Foi
Só um Beijo,
de Fisher Stevens
Just
a kiss, EUA, 2002
Recentemente exibido no Brasil, o filme italiano O Último Beijo
deveria ser obrigatoriamente passado junto com este filme de Stevens para
que ficasse bem claro por quais tantos motivos este trabalho americano
é tão ruim, ambos tratando mais ou menos da mesma situação-gênese.
Mas, entre os tantos defeitos que tem (e trataremos de alguns a seguir),
nenhum fica mais claro do que aquele que está implícito
no logotipo da empresa produtora que aparece antes do filme: "Paramount
Classics", numa certa estilização do logo da Paramount.
Afinal, o que teria este filme de um "classic"? Nada, de fato: a noção
de clássico apenas tem sido usada pelas majors para diferenciar
os filmes que não são seus produtos de massa para adolescentes.
Só que, talvez muito mais do que estes, estas marcas costumam apenas
significar uma produção extremamente "codificada", onde
o que importa é muito menos o conteúdo do que um certo "parecer
moderno". E parecer moderno é algo que este filme tenta desesperadamente
o tempo todo: da inútil estilização dos efeitos de
animação digital aos diálogos forçosamente
"hip", ao uso do digital e da câmera na mão no melhor look-Dogma,
tudo no filme é muito "mudernu". E completamente idiota.
Para começar,
o diretor não tem a menor noção de ritmo ou de encadeamento
dramático, o que torna o filme um doloroso exercício de
tédio (tédio que só parece menor que o dos personagens
em ação) para o espectador. Depois que, sob a desculpa de
usar um certo "humor surreal", o filme tenta esconder sua completa incapacidade
de lidar com seres humanos como personagens de fato (uma das características,
aliás, que tornava o filme italiano citado no início tão
"vivo").

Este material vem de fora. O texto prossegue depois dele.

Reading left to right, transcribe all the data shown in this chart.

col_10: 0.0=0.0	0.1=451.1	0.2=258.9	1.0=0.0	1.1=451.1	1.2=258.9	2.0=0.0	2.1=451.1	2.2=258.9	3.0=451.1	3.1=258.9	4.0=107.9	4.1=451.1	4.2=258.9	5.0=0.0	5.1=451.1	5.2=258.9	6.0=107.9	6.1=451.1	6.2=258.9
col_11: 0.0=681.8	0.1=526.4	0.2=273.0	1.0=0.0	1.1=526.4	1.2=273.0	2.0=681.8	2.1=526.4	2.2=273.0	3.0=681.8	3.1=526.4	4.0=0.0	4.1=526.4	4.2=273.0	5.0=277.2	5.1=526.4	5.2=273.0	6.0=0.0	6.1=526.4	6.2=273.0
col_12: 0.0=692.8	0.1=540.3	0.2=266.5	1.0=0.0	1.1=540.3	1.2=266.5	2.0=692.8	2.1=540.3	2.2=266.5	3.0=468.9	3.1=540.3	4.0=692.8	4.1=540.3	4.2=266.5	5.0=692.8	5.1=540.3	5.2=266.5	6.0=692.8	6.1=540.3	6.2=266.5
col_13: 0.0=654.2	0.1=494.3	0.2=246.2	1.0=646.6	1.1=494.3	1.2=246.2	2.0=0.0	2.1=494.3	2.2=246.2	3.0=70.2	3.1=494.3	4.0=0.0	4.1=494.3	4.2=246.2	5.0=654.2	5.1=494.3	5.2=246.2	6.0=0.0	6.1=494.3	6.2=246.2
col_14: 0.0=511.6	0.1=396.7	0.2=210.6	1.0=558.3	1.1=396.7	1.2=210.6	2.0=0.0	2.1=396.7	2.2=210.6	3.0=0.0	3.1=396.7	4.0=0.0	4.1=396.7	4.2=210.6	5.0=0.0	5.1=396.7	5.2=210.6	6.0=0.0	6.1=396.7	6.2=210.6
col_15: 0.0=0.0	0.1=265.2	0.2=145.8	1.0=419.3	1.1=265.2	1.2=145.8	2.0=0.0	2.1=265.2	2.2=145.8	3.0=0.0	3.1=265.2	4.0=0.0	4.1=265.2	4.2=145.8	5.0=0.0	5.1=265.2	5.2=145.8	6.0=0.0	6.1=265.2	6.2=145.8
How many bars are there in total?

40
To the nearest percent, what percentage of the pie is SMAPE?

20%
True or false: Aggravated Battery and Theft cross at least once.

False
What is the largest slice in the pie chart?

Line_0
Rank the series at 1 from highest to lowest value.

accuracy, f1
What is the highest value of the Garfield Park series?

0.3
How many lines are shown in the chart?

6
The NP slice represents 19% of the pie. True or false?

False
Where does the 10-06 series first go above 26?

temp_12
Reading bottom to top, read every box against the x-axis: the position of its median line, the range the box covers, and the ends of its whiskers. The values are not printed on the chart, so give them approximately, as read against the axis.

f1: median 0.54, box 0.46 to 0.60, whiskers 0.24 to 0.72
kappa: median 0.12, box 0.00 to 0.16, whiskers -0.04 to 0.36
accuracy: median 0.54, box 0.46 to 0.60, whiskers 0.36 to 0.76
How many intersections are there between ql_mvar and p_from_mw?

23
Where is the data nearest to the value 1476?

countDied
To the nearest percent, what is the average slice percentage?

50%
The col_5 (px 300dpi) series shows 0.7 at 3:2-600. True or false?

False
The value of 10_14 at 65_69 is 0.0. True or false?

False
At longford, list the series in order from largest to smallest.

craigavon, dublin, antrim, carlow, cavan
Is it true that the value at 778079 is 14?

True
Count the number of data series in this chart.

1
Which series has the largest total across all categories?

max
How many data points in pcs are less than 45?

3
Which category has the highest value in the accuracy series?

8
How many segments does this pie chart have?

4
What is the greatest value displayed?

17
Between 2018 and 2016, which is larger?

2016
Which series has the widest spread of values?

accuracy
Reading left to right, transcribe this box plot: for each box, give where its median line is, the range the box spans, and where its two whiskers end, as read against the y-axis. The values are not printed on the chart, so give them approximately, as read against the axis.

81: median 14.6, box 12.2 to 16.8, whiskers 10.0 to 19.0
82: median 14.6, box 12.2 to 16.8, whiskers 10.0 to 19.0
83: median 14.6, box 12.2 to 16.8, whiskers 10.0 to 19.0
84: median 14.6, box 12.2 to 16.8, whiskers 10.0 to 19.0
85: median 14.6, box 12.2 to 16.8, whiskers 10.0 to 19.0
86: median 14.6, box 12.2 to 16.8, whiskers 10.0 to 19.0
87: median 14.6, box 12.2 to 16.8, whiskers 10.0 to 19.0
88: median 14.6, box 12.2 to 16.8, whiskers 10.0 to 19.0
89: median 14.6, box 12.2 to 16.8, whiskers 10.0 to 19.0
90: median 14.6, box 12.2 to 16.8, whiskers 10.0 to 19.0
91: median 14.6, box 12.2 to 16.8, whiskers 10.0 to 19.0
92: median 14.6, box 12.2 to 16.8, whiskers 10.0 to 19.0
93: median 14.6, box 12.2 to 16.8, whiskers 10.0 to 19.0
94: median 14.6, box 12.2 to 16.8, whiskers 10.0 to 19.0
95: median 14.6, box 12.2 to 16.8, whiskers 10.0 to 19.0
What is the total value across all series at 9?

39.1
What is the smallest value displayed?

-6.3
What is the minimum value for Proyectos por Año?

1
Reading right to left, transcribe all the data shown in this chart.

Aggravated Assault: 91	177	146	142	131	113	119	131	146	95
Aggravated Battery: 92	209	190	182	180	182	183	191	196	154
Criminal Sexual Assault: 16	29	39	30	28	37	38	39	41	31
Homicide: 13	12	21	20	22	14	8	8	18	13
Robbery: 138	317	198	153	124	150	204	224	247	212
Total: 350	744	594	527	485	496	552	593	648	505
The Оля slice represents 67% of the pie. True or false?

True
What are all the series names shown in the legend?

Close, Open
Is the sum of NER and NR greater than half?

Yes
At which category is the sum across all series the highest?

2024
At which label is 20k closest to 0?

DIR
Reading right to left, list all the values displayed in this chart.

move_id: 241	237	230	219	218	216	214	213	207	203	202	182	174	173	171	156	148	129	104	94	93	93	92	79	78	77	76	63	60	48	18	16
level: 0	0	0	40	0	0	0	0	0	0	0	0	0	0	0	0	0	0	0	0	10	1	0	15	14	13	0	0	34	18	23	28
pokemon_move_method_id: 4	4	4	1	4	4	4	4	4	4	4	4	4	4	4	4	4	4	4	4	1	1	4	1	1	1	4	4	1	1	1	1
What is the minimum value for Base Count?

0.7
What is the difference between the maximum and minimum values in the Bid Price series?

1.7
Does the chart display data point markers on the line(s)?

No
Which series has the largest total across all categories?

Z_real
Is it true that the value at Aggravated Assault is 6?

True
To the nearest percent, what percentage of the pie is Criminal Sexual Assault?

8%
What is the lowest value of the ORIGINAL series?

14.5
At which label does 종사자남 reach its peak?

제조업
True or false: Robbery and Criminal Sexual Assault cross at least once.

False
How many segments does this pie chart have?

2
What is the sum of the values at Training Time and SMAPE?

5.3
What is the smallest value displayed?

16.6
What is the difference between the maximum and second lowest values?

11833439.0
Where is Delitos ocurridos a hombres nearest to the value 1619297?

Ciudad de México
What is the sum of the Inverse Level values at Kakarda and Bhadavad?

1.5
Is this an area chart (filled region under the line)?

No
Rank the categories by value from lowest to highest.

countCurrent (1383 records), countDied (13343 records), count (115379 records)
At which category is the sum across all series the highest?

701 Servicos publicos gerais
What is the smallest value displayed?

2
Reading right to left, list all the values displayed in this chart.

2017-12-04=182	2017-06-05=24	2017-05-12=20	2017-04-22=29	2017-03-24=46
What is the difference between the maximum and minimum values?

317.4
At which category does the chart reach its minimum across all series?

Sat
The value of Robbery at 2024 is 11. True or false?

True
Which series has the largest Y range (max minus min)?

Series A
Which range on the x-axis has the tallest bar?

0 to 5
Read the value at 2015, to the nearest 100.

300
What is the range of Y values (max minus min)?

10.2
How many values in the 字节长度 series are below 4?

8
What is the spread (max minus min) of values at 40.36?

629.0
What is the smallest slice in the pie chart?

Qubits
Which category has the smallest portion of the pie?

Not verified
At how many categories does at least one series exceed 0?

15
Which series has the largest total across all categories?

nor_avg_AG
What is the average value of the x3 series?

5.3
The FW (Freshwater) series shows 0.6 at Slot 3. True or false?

Boa parte deste equívoco pode ser creditado à origem
teatral do roteiro do filme, que tem personagens que só podem funcionar
no registro farsesco do palco, e que aqui ficam completamente distantes
de qualquer empatia ou interesse.
Mas, principalmente,
o fato é que o filme opera sob as regras de um moralismo protestante
dos mais baratos e nocivos, e o que em O Último Beijo é
confusão e incerteza, em Foi Só um Beijo é
pura afetação e hipocrisia. Num certo momento, percebemos
que o filme se propõe um jogo que remete a O Fundo do Coração,
só que onde aquele era pura magia cinematográfica, este
é total cinismo de terceira. Onde os "estereótipos" desejáveis
de Nastassja Kinski e Raul Julia eram deliciosos e cheios de auto-ironia,
entram os cansativos modelos de Taye Diggs, Sarita Chadhoury e Marisa
Tomei (ressalte-se, aliás: um pitéu) que não inspiram
um suspiro de real desejo ou aspiração que seja, somente
o mesmo cansativo desinteresse de todo o resto do elenco. Quando, quase
no final, o filme propõe um enorme "rewind" à sua farsa,
o que vemos é uma boba e reacionária "coda" final.
O fato é que,
para além de todas as restrições argumentativas,
o que Foi Só um Beijo é, de fato, é uma chatíssima
egotrip de diretor, roteirista e atores, todos jogando o jogo do ser tão
"cool", quando são mesmo é "boring". Imagem não é
nada, sede é tudo. Não era assim que dizia a propaganda?
Fisher Stevens não tem sede de nada, que não de imagem.